O patrimônio imobiliário do ministro Alexandre de Moraes, do Supremo Tribunal Federal, registrou um crescimento expressivo desde sua entrada na Corte, em 2017. Levantamento realizado pelo O Estado de S. Paulo aponta que os bens do magistrado e de sua esposa, a advogada Viviane Barci de Moraes, aumentaram 266% no período, alcançando atualmente 17 imóveis avaliados em R$ 31,5 milhões.
Quando foi indicado ao STF pelo então presidente Michel Temer, o casal possuía 12 propriedades, somando R$ 8,6 milhões.
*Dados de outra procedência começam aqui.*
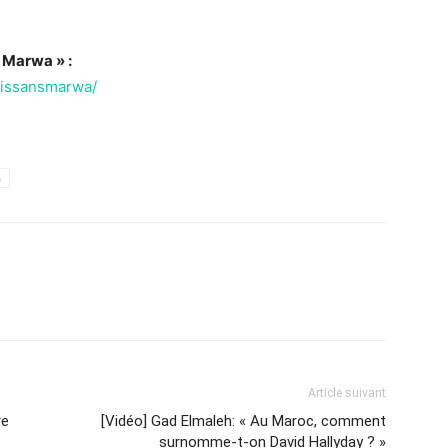
 Marwa » :
aissansmarwa/
h
Article suivant
re
[Vidéo] Gad Elmaleh: « Au Maroc, comment
surnomme-t-on David Hallyday ? »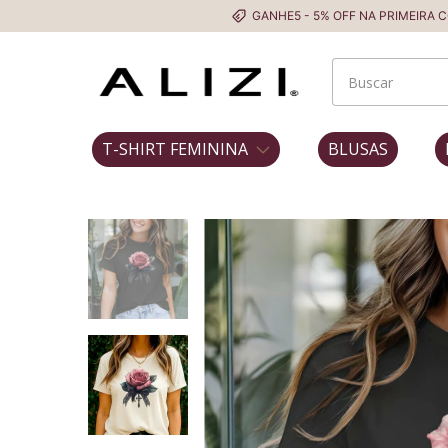
GANHE5 - 5% OFF NA PRIMEIRA COMPRA
T-SHIRT FEMININA
BLUSAS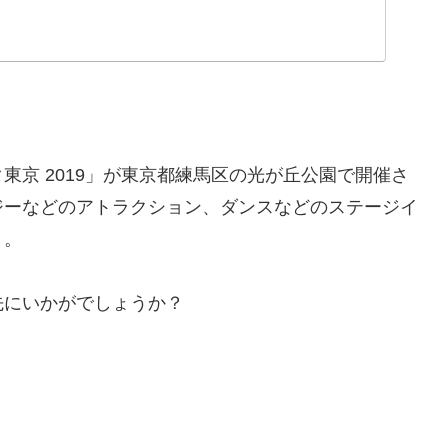
東京 2019」が東京都練馬区の光が丘公園で開催さ
ジーなどのアトラクション、ダンスなどのステージイ
と。
先にいかがでしょうか？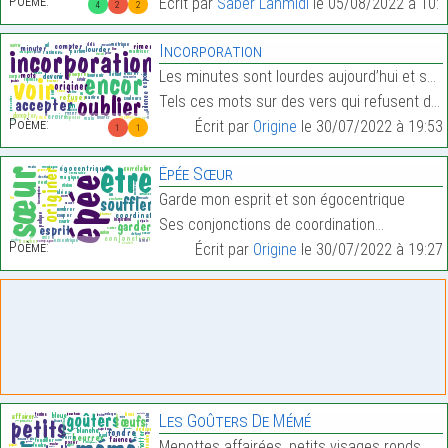
Poème:
Écrit par
Saber Lahmidi
le 05/08/2022 à 10:1
4
2
2
Incorporation
Les minutes sont lourdes aujourd’hui et se compten
Tels ces mots sur des vers qui refusent d’y croire…
Poème:
Écrit par
Origine
le 30/07/2022 à 19:53
1
1
Épée Sœur
Garde mon esprit et son égocentrique
Ses conjonctions de coordination…
Poème:
Écrit par
Origine
le 30/07/2022 à 19:27
Les Goûters De Mémé
Menottes affairées, petits visages ronds,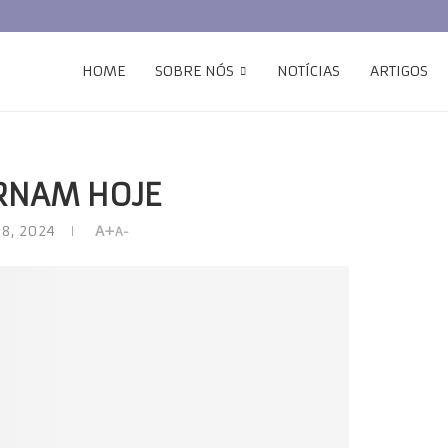
HOME
SOBRE NÓS
NOTÍCIAS
ARTIGOS
RNAM HOJE
 8, 2024
A+
A-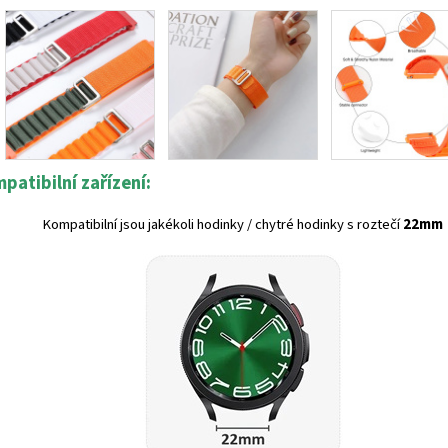
patibilní zařízení:
Kompatibilní jsou jakékoli hodinky / chytré hodinky s roztečí
22mm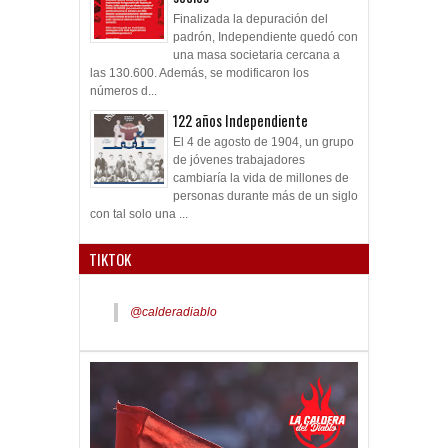
Finalizada la depuración del
padrón, Independiente quedó con
una masa societaria cercana a
las 130.600. Además, se modificaron los
números d...
122 años Independiente
El 4 de agosto de 1904, un grupo
de jóvenes trabajadores
cambiaría la vida de millones de
personas durante más de un siglo
con tal solo una ...
TIKTOK
@calderadiablo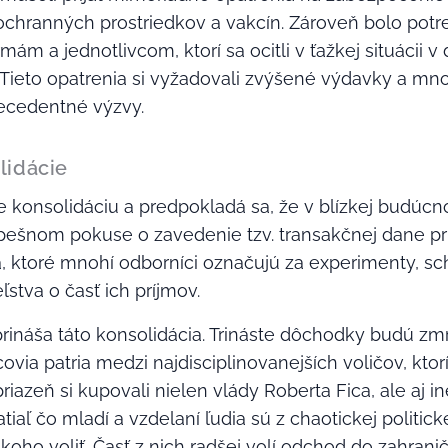
y ochranných prostriedkov a vakcín. Zároveň bolo pot
m a jednotlivcom, ktorí sa ocitli v ťažkej situácii v
eto opatrenia si vyžadovali zvýšené výdavky a mnohé
recedentné výzvy.
lidácie
 konsolidáciu a predpokladá sa, že v blízkej budúcno
pešnom pokuse o zavedenie tzv. transakčnej dane pr
a, ktoré mnohí odborníci označujú za experimenty, sch
ľstva o časť ich príjmov.
rináša táto konsolidácia. Trináste dôchodky budú zmr
ovia patria medzi najdisciplinovanejších voličov, ktor
azeň si kupovali nielen vlády Roberta Fica, ale aj iné
tiaľ čo mladí a vzdelaní ľudia sú z chaotickej politicke
koho voliť. Časť z nich radšej volí odchod do zahrani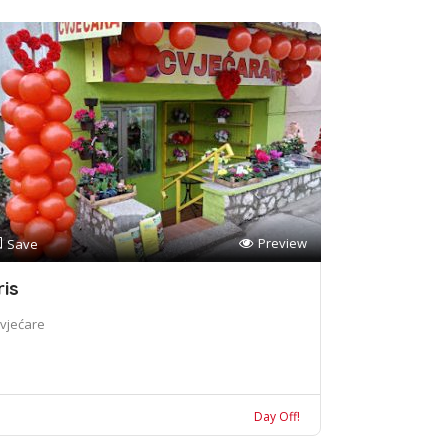
Preview
Save
ris
vjećare
Day Off!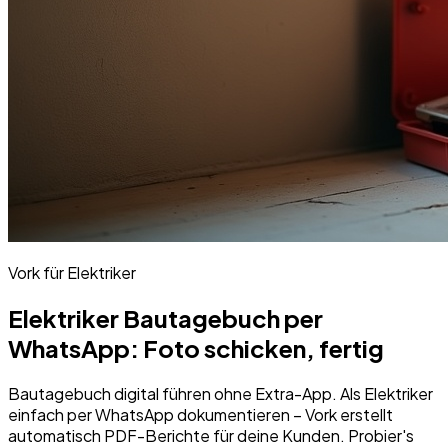
Vork für
Elektriker
Elektriker Bautagebuch per
WhatsApp: Foto schicken, fertig
Bautagebuch digital führen ohne Extra-App. Als Elektriker
einfach per WhatsApp dokumentieren – Vork erstellt
automatisch PDF-Berichte für deine Kunden. Probier's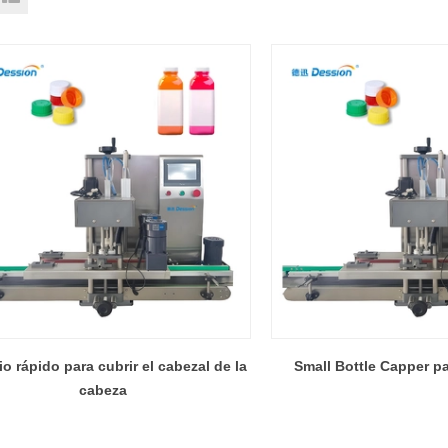
o rápido para cubrir el cabezal de la
Small Bottle Capper pa
cabeza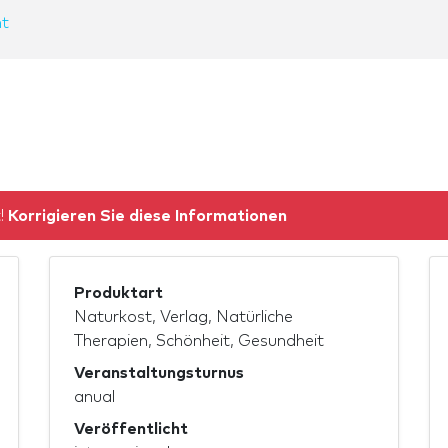
t
t!
Korrigieren Sie diese Informationen
Produktart
Naturkost, Verlag, Natürliche
Therapien, Schönheit, Gesundheit
Veranstaltungsturnus
anual
Veröffentlicht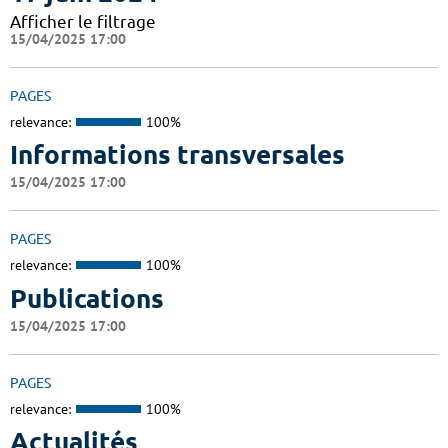
Afficher le filtrage
15/04/2025 17:00
PAGES
relevance:
100%
Informations transversales
15/04/2025 17:00
PAGES
relevance:
100%
Publications
15/04/2025 17:00
PAGES
relevance:
100%
Actualités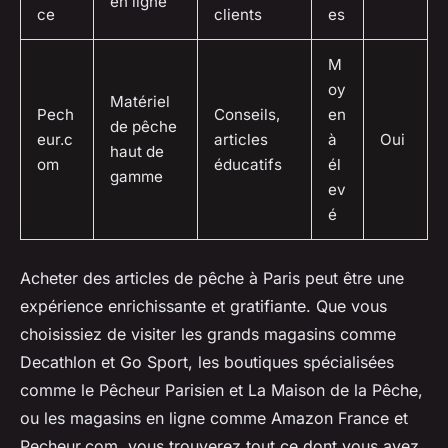
en ligne
ce
clients
es
M
oy
Matériel
Pech
Conseils,
en
de pêche
eur.c
articles
à
Oui
haut de
om
éducatifs
él
gamme
ev
é
Acheter des articles de pêche à Paris peut être une
expérience enrichissante et gratifiante. Que vous
choisissiez de visiter les grands magasins comme
Decathlon et Go Sport, les boutiques spécialisées
comme le Pêcheur Parisien et La Maison de la Pêche,
ou les magasins en ligne comme Amazon France et
Pecheur.com, vous trouverez tout ce dont vous avez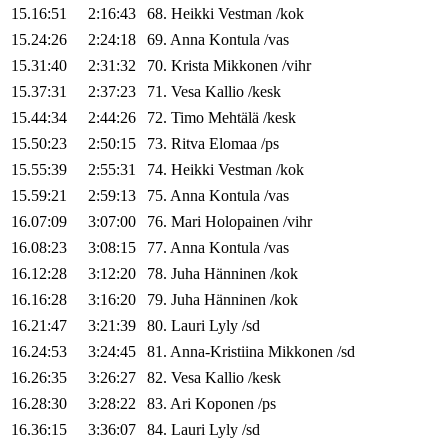
15.16:51
2:16:43
68
.
Heikki
Vestman
/
kok
15.24:26
2:24:18
69
.
Anna
Kontula
/
vas
15.31:40
2:31:32
70
.
Krista
Mikkonen
/
vihr
15.37:31
2:37:23
71
.
Vesa
Kallio
/
kesk
15.44:34
2:44:26
72
.
Timo
Mehtälä
/
kesk
15.50:23
2:50:15
73
.
Ritva
Elomaa
/
ps
15.55:39
2:55:31
74
.
Heikki
Vestman
/
kok
15.59:21
2:59:13
75
.
Anna
Kontula
/
vas
16.07:09
3:07:00
76
.
Mari
Holopainen
/
vihr
16.08:23
3:08:15
77
.
Anna
Kontula
/
vas
16.12:28
3:12:20
78
.
Juha
Hänninen
/
kok
16.16:28
3:16:20
79
.
Juha
Hänninen
/
kok
16.21:47
3:21:39
80
.
Lauri
Lyly
/
sd
16.24:53
3:24:45
81
.
Anna-Kristiina
Mikkonen
/
sd
16.26:35
3:26:27
82
.
Vesa
Kallio
/
kesk
16.28:30
3:28:22
83
.
Ari
Koponen
/
ps
16.36:15
3:36:07
84
.
Lauri
Lyly
/
sd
Desde então, novos imóveis foram adquiridos principalmente em São Paulo e Brasília, todos pagos à vista, conforme registros cartoriais analisados pela reportagem.
Nos últimos cinco anos, o volume investido em imóveis chegou a R$ 23,4 milhões, o que representa a maior parte dos aportes feitos pela família ao longo de quase três décadas. Entre as aquisições mais recentes está uma mansão de alto padrão no Lago Sul, área nobre de Brasília, comprada em 2025 por R$ 12 milhões. Já em 2026, o casal adquiriu um apartamento no bairro do Jardim Paulista, em São Paulo, por R$ 1,05 milhão, quitado integralmente por meio de transferências bancárias.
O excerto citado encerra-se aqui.